Un soutien financier majeur pour l’État tunisien
Les transferts des Tunisiens résidant à l'étranger constituent aujourd'hui une source de revenus centrale pour la Tunisie. Après 8,8 milliards de dinars reçus en 2025, ces flux devraient dépasser la barre des 9 milliards de dinars en 2026, a indiqué le président de l'Union tunisienne de l'industrie, du commerce et de l'artisanat (UTICA), Samir Majoul, lors d'une conférence consacrée à la diaspora.
Pour mettre ce chiffre en perspective, le budget de l’État prévu pour 2026 est estimé à environ 62 milliards de dinars. Les transferts des Tunisiens de l'étranger représentent ainsi près de 14,5 % de ce budget — soit, en termes simples, presque un dinar sur sept des dépenses publiques annuelles. Cette contribution place la diaspora parmi les principaux piliers de la balance des paiements et du financement domestique.
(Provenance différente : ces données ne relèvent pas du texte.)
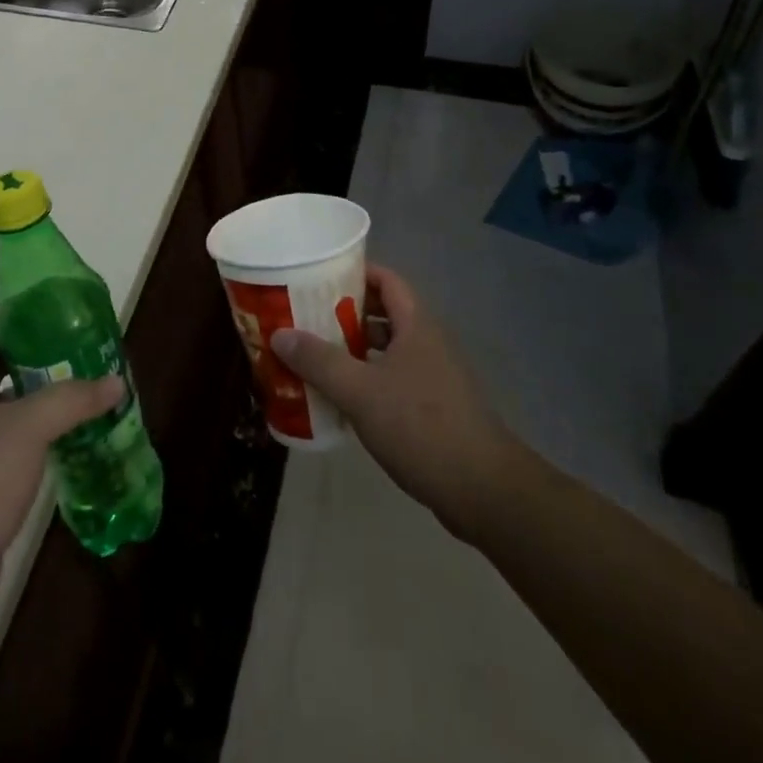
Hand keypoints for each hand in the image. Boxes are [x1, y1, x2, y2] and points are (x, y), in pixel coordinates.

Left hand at [0, 311, 121, 599]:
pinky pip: (3, 436)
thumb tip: (116, 382)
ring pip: (2, 402)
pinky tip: (63, 430)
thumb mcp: (28, 429)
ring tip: (78, 382)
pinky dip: (31, 427)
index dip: (20, 313)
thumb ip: (73, 398)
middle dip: (36, 353)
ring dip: (36, 392)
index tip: (58, 306)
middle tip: (77, 344)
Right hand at [270, 264, 523, 542]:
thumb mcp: (360, 391)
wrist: (483, 490)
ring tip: (314, 355)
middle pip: (384, 314)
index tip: (318, 276)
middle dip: (345, 313)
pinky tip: (340, 398)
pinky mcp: (434, 408)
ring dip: (354, 350)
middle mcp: (427, 343)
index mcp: (416, 325)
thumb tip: (279, 334)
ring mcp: (434, 377)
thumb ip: (318, 361)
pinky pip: (393, 380)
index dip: (355, 272)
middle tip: (305, 317)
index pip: (386, 280)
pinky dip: (367, 380)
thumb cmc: (420, 426)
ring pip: (387, 350)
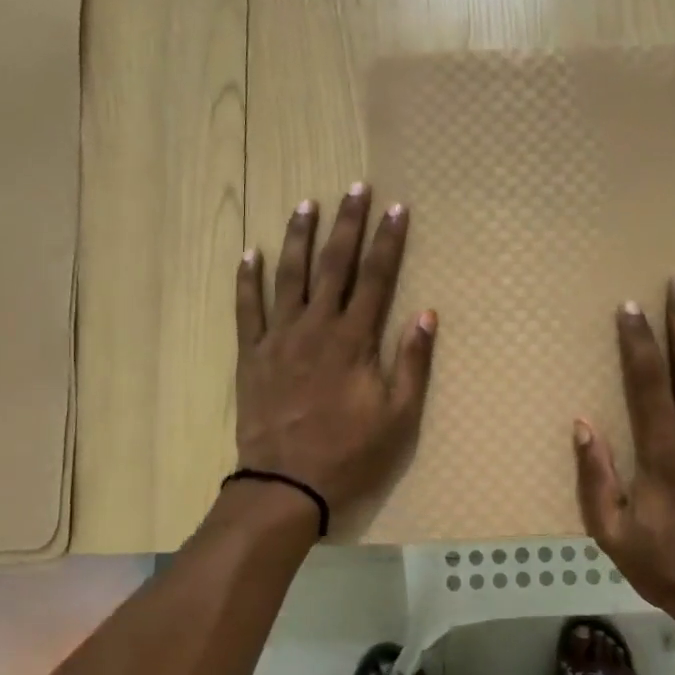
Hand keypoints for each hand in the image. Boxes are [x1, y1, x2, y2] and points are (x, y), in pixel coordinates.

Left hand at [235, 183, 436, 520]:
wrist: (286, 485)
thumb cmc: (349, 453)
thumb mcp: (397, 416)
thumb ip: (412, 363)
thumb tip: (427, 315)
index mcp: (353, 340)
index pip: (376, 278)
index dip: (388, 241)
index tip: (397, 208)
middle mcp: (316, 327)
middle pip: (333, 265)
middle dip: (347, 224)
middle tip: (354, 189)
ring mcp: (279, 338)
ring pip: (288, 276)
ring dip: (299, 237)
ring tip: (306, 204)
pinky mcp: (252, 354)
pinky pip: (247, 308)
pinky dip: (247, 279)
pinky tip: (250, 252)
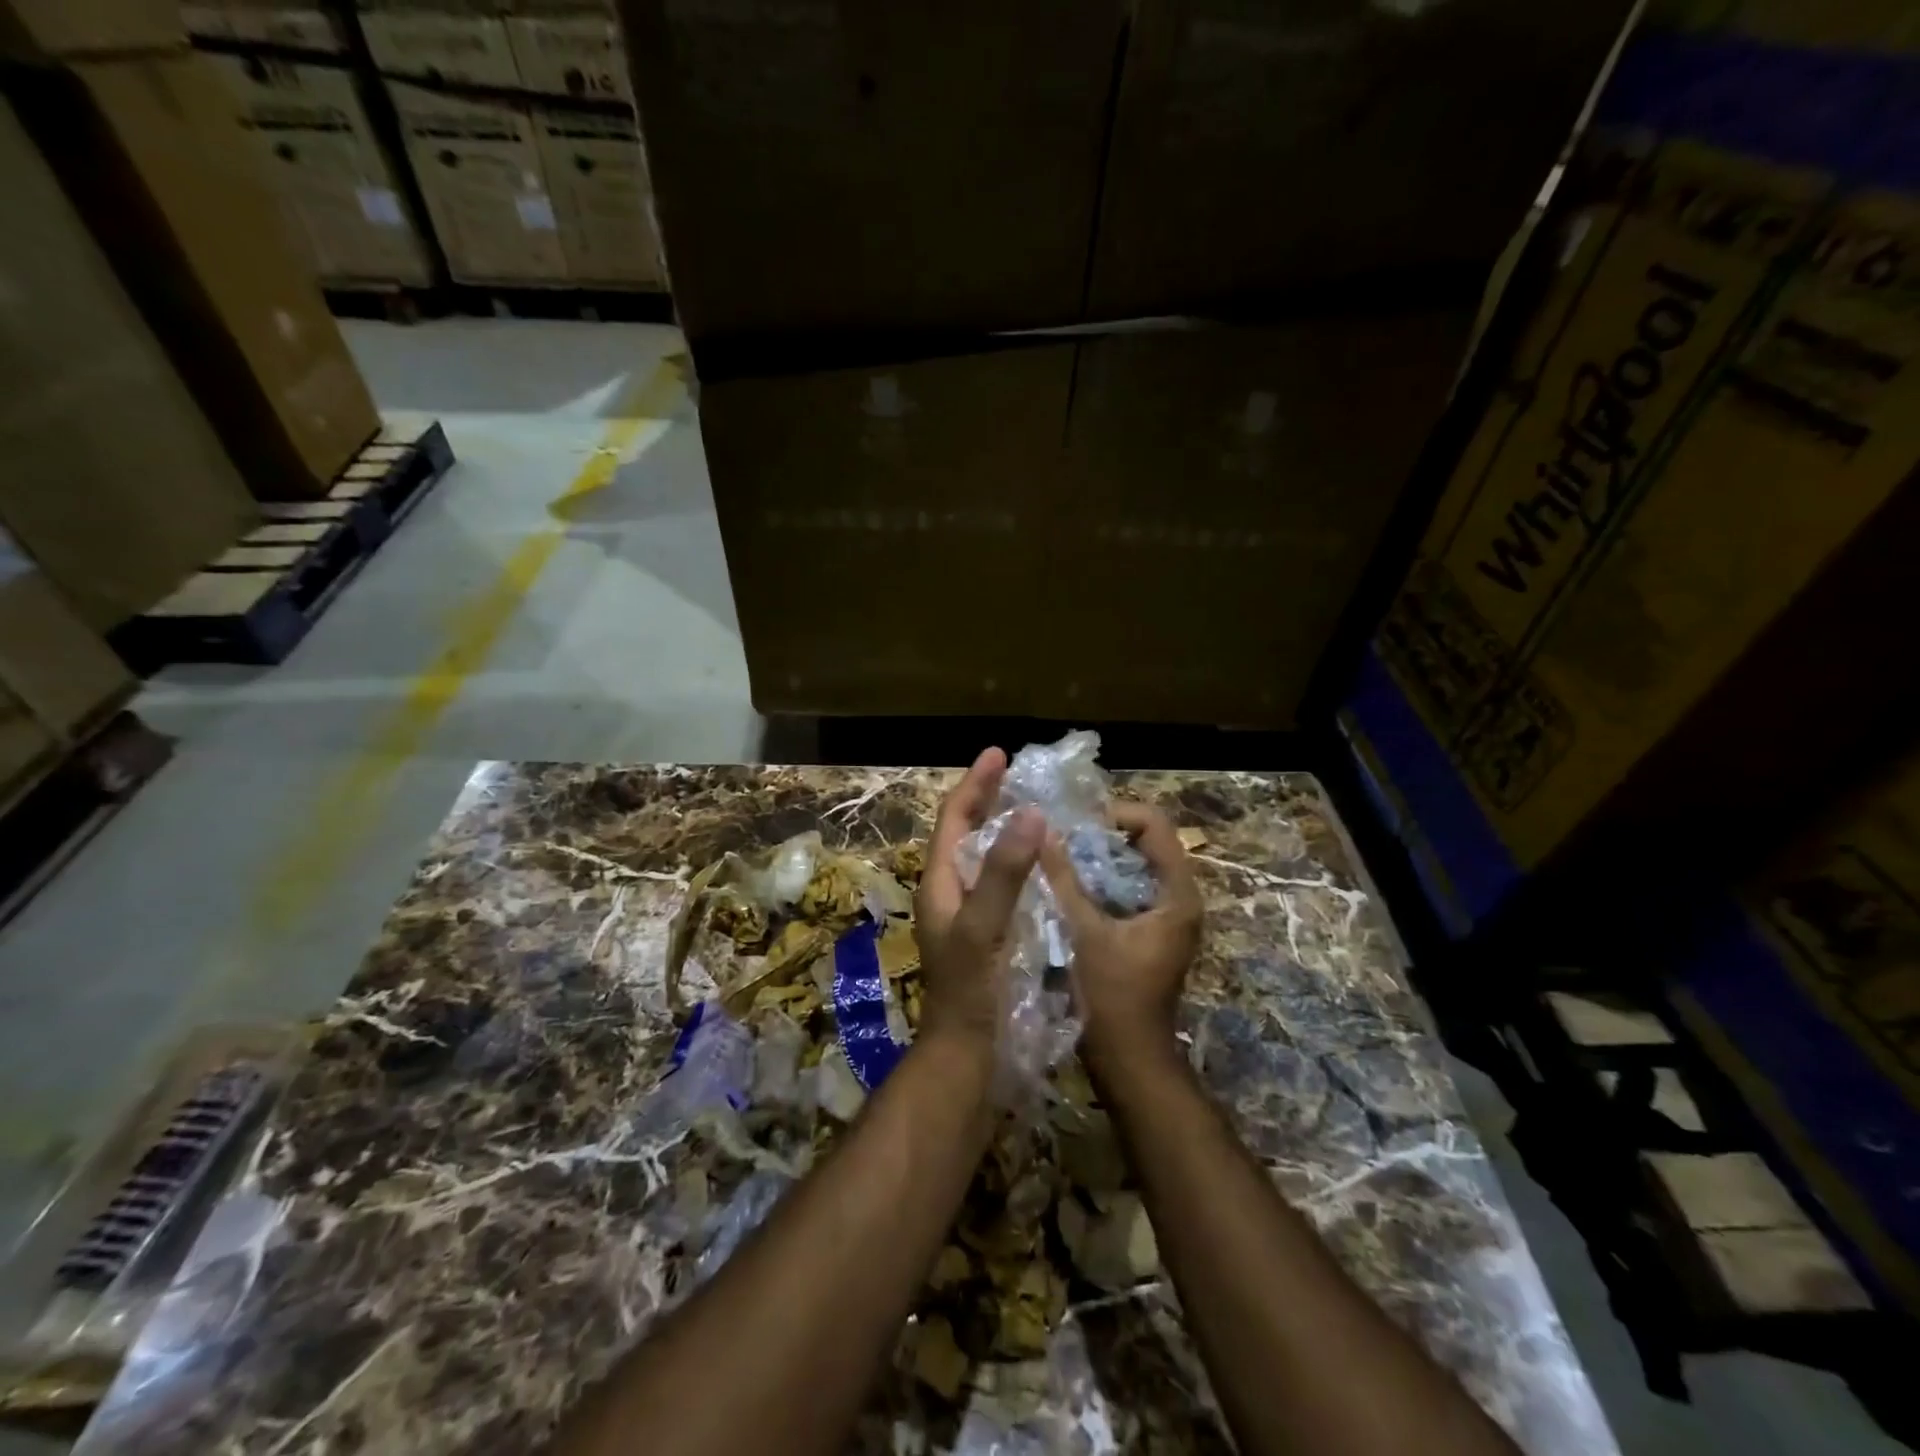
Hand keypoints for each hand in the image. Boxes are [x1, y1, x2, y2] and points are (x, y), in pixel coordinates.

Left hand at [915, 747, 1044, 1047]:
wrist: (966, 1056)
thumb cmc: (970, 992)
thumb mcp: (984, 928)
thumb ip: (1003, 872)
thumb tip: (1030, 813)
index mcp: (940, 883)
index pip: (954, 818)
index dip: (975, 784)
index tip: (999, 754)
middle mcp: (950, 892)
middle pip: (966, 832)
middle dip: (988, 799)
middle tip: (1019, 775)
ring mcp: (967, 914)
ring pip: (984, 856)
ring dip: (1004, 828)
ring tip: (1034, 807)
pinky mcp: (987, 933)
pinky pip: (1001, 881)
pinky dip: (1018, 861)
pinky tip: (1043, 864)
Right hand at [1040, 803, 1201, 1065]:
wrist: (1129, 1062)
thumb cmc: (1111, 997)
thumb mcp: (1083, 933)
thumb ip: (1063, 879)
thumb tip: (1042, 831)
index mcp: (1177, 894)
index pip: (1155, 824)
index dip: (1115, 813)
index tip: (1075, 824)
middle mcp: (1180, 899)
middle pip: (1145, 842)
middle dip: (1102, 835)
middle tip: (1060, 838)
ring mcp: (1166, 917)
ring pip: (1133, 867)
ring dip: (1098, 858)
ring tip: (1058, 858)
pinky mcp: (1150, 932)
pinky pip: (1127, 889)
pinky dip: (1100, 881)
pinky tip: (1066, 887)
Une ressource financière... et humaine
Au-delà de l'importance purement comptable, la communauté tunisienne à l’étranger, estimée à près de 2 millions de personnes, est présentée comme un réservoir de compétences, de réseaux et d'investisseurs potentiels. Les intervenants à la conférence ont insisté sur la double nature de cet apport : revenus de consommation mais aussi possibilités d'investissements productifs si les conditions sont réunies.
"Nos compétences à l'étranger, une force motrice pour le développement national"
Ce thème, choisi pour la manifestation, illustre la volonté affichée de transformer les transferts en leviers de croissance : l'idée est que les envois ne se limitent pas à soutenir la consommation des ménages, mais qu'une part plus importante soit canalisée vers la création d'entreprises, les projets à forte valeur ajoutée et le financement de l'économie réelle.
Quelles conditions pour transformer les flux en investissements ?
Samir Majoul a plaidé pour des réformes ciblées visant à rendre l'environnement des affaires plus attractif : simplification administrative, mécanismes d'accompagnement renforcés pour les porteurs de projets et facilitation des liens entre entrepreneurs de la diaspora et acteurs locaux. Sans ces améliorations, beaucoup de transferts risquent de rester affectés à la consommation courante, avec un effet limité sur la croissance structurelle.
- Montant attendu en 2026 : plus de 9 milliards de dinars
- Part du budget 2026 : ~14,5 % (sur un budget d'environ 62 milliards)
- Taille de la diaspora : près de 2 millions de Tunisiens à l'étranger
Impacts et enjeux
Sur le court terme, ces transferts soutiennent la demande intérieure et contribuent à la stabilité des comptes extérieurs. Sur le moyen terme, leur conversion en investissements productifs pourrait aider à diversifier l'économie, créer des emplois et renforcer la résilience fiscale. Mais cela suppose des politiques publiques cohérentes pour transformer des revenus privés en capitaux productifs : incitations, sécurité juridique, accompagnement financier et mise en réseau des compétences.
| Indicateur | Valeur |
|---|---|
| Transferts 2025 | 8,8 milliards de dinars |
| Prévision 2026 | > 9 milliards de dinars |
| Budget 2026 (prévision) | ~62 milliards de dinars |
| Part des transferts dans le budget | ~14,5 % |
En conclusion, la solidarité financière de la diaspora est un atout indéniable pour la Tunisie. La question centrale pour les autorités et le secteur privé est désormais de savoir comment canaliser une part significative de ces flux vers des projets durables qui soutiendront la croissance et réduire la dépendance aux transferts comme unique soupape de soutien macroéconomique.